Here we highlight one of the pieces we will be playing in our “Music Inspired by World War 1” concert on 17 November: On the Banks of Green Willow (1913) by George Butterworth (1885-1916).
On the Banks of Green Willow was the third of three “idylls” George Butterworth composed. He wrote this one based on a Sussex folk tune in 1913 when he was 28 years old.
Like the earlier idylls, this piece is around five minutes long, starts calmly then builds up before finishing more serenely. The original song told a rather dark story. A farmer’s daughter becomes pregnant after meeting a sea captain and runs away with him after stealing from her parents. Her labour faces complications and with no help she urges her beau to throw her and her child overboard. He does this and sings a lament remembering fondly happier times.

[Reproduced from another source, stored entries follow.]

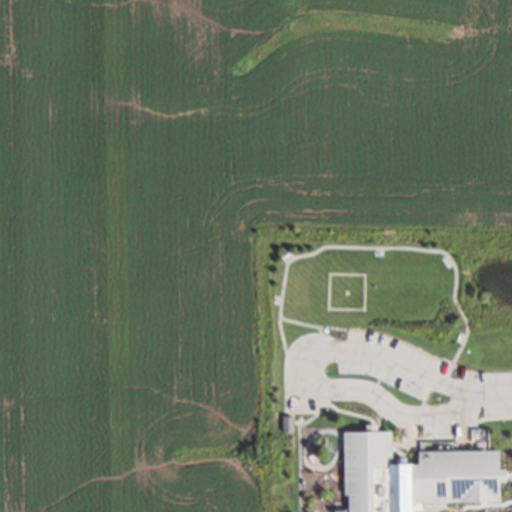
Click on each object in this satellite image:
crop: (206, 213)
building: (371, 474)
building: (410, 475)
building: (453, 475)
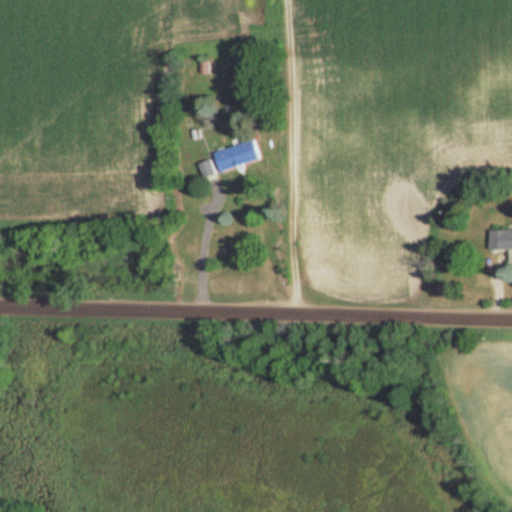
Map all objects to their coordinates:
road: (290, 155)
building: (239, 157)
building: (501, 241)
road: (255, 309)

This poignant tale echoes Butterworth’s to some degree. Later that year war broke out and Butterworth put his promising musical career to one side, signing up almost immediately. He was commissioned in the Durham Light Infantry. Two years later on 5 August 1916 he died on the Somme, aged 31.

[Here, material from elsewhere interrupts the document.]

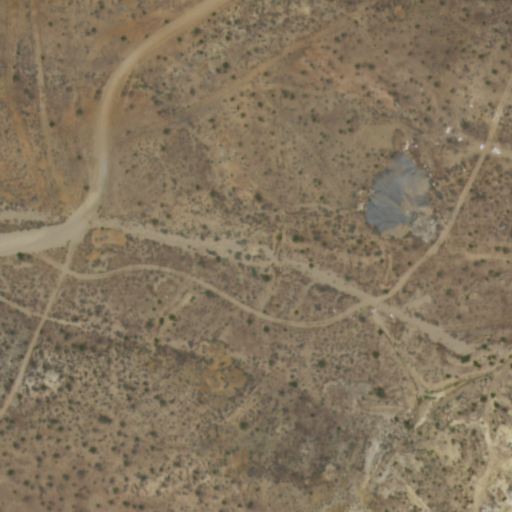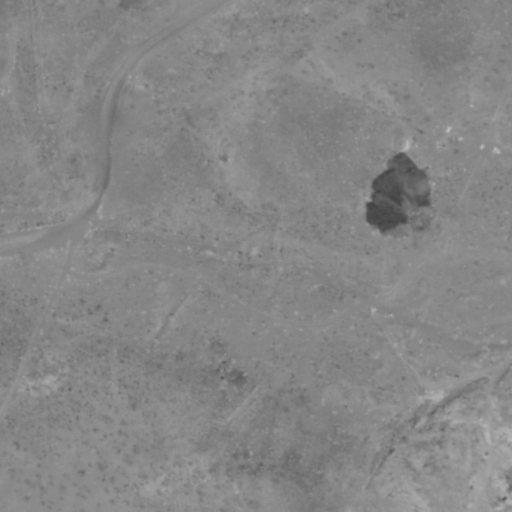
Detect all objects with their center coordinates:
road: (102, 129)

He was shot by a sniper a month into the major offensive by the British army, which had resulted in heavy casualties. His body was never recovered and his name is one of the many on the Thiepval Memorial. In the early stages of the Somme he was awarded the military cross for capturing trenches near Pozieres.
His brigade commander and his men had not known he was an accomplished composer when he fell. However, On the Banks of Green Willow, one of only three pieces for orchestra that survive, amply shows what a loss Butterworth was to music.